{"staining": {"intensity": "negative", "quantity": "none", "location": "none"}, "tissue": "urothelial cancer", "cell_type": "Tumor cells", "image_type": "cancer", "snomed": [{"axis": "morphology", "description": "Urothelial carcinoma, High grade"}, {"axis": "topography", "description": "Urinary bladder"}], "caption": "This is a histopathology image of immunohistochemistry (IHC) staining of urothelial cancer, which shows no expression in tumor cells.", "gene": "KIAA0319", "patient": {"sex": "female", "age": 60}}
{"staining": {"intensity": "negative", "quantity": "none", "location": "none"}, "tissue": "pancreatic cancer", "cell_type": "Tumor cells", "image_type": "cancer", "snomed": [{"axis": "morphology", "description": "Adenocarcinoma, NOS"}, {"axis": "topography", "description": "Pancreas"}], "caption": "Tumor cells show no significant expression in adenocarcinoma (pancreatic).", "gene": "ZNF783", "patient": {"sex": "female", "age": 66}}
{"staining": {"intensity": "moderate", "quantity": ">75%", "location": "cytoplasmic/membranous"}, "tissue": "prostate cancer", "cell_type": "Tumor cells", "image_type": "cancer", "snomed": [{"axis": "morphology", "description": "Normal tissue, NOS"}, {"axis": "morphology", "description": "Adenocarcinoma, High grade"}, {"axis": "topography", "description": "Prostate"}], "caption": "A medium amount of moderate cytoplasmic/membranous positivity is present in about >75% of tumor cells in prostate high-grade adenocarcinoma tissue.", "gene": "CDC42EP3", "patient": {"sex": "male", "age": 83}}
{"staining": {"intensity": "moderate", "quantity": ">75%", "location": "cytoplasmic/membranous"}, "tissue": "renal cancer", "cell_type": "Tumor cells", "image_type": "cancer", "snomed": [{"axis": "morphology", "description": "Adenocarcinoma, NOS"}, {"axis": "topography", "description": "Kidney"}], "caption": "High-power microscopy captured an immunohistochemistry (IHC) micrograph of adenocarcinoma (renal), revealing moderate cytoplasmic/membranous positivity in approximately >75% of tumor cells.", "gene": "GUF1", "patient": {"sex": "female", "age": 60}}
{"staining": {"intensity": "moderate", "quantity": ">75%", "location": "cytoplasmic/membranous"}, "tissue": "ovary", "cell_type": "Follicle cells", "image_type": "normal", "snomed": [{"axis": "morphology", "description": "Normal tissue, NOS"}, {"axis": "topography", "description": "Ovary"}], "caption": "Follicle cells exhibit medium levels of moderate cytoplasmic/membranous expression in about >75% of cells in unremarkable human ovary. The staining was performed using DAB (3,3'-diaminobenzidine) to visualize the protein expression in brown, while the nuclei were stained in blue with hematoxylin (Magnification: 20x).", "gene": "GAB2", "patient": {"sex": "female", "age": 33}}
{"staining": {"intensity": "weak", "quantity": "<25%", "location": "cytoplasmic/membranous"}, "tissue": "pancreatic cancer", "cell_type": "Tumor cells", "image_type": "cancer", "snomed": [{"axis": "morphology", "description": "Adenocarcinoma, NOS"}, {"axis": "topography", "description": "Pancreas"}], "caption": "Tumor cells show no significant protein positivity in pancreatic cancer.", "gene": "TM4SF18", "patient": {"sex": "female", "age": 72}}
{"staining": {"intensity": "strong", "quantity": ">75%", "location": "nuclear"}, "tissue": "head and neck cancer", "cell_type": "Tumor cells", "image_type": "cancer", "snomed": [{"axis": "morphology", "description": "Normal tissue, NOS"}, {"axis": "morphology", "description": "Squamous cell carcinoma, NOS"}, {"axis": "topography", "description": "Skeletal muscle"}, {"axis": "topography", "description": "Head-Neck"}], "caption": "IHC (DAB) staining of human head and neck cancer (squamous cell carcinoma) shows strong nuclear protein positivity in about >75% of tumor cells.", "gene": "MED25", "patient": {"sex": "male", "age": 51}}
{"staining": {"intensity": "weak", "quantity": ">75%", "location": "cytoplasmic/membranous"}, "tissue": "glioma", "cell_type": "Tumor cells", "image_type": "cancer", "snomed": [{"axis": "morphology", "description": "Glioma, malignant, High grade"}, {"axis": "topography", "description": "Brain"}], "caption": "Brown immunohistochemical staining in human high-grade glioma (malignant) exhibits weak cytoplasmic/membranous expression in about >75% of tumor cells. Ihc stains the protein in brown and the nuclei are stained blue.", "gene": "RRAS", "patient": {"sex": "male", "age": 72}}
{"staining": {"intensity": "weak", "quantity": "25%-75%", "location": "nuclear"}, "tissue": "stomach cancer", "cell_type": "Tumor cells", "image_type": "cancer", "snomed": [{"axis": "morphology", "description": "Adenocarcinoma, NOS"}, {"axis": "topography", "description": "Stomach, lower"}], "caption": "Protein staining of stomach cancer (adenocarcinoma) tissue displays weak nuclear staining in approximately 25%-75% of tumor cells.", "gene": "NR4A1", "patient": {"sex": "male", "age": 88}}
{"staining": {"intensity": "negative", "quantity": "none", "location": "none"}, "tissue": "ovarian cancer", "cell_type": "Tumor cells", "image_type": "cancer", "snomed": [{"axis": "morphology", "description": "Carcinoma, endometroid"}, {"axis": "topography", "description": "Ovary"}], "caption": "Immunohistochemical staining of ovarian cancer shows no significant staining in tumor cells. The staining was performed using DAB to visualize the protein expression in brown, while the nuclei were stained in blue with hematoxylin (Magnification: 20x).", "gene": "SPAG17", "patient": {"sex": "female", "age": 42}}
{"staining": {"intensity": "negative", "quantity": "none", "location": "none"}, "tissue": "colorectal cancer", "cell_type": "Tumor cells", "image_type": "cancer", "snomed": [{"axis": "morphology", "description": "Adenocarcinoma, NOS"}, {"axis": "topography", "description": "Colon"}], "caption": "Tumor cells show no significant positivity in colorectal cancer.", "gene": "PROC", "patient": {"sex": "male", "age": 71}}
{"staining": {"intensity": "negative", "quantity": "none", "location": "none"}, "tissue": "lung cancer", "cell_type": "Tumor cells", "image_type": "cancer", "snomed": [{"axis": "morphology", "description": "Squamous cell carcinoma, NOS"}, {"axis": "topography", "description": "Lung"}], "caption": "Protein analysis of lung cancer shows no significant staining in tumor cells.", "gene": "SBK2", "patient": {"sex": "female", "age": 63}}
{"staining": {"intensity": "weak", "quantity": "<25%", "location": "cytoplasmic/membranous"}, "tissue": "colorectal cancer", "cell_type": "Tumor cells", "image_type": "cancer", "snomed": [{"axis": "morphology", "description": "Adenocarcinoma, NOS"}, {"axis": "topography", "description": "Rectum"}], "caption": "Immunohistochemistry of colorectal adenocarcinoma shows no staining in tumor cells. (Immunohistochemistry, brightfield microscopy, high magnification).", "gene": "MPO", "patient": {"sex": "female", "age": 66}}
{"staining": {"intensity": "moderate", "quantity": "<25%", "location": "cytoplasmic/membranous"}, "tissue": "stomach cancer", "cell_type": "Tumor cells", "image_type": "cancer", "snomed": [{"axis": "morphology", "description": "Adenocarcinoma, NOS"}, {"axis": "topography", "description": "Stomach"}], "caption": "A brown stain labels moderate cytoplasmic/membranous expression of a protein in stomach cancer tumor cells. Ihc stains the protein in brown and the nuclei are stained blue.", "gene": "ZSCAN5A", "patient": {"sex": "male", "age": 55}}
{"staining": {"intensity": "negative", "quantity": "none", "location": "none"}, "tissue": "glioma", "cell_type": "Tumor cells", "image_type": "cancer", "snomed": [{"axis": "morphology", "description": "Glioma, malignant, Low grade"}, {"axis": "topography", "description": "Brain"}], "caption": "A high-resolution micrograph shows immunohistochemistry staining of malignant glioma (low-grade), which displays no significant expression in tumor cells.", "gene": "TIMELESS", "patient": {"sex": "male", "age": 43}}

::::

## TASK TO COMPLETE
Return, please, the lines of the data from the first through the line containing "microscopy captured an", both kept, exactly as they stand and nothing more.

## RESPONSE
{"staining": {"intensity": "negative", "quantity": "none", "location": "none"}, "tissue": "urothelial cancer", "cell_type": "Tumor cells", "image_type": "cancer", "snomed": [{"axis": "morphology", "description": "Urothelial carcinoma, High grade"}, {"axis": "topography", "description": "Urinary bladder"}], "caption": "This is a histopathology image of immunohistochemistry (IHC) staining of urothelial cancer, which shows no expression in tumor cells.", "gene": "KIAA0319", "patient": {"sex": "female", "age": 60}}
{"staining": {"intensity": "negative", "quantity": "none", "location": "none"}, "tissue": "pancreatic cancer", "cell_type": "Tumor cells", "image_type": "cancer", "snomed": [{"axis": "morphology", "description": "Adenocarcinoma, NOS"}, {"axis": "topography", "description": "Pancreas"}], "caption": "Tumor cells show no significant expression in adenocarcinoma (pancreatic).", "gene": "ZNF783", "patient": {"sex": "female", "age": 66}}
{"staining": {"intensity": "moderate", "quantity": ">75%", "location": "cytoplasmic/membranous"}, "tissue": "prostate cancer", "cell_type": "Tumor cells", "image_type": "cancer", "snomed": [{"axis": "morphology", "description": "Normal tissue, NOS"}, {"axis": "morphology", "description": "Adenocarcinoma, High grade"}, {"axis": "topography", "description": "Prostate"}], "caption": "A medium amount of moderate cytoplasmic/membranous positivity is present in about >75% of tumor cells in prostate high-grade adenocarcinoma tissue.", "gene": "CDC42EP3", "patient": {"sex": "male", "age": 83}}
{"staining": {"intensity": "moderate", "quantity": ">75%", "location": "cytoplasmic/membranous"}, "tissue": "renal cancer", "cell_type": "Tumor cells", "image_type": "cancer", "snomed": [{"axis": "morphology", "description": "Adenocarcinoma, NOS"}, {"axis": "topography", "description": "Kidney"}], "caption": "High-power microscopy captured an immunohistochemistry (IHC) micrograph of adenocarcinoma (renal), revealing moderate cytoplasmic/membranous positivity in approximately >75% of tumor cells.", "gene": "GUF1", "patient": {"sex": "female", "age": 60}}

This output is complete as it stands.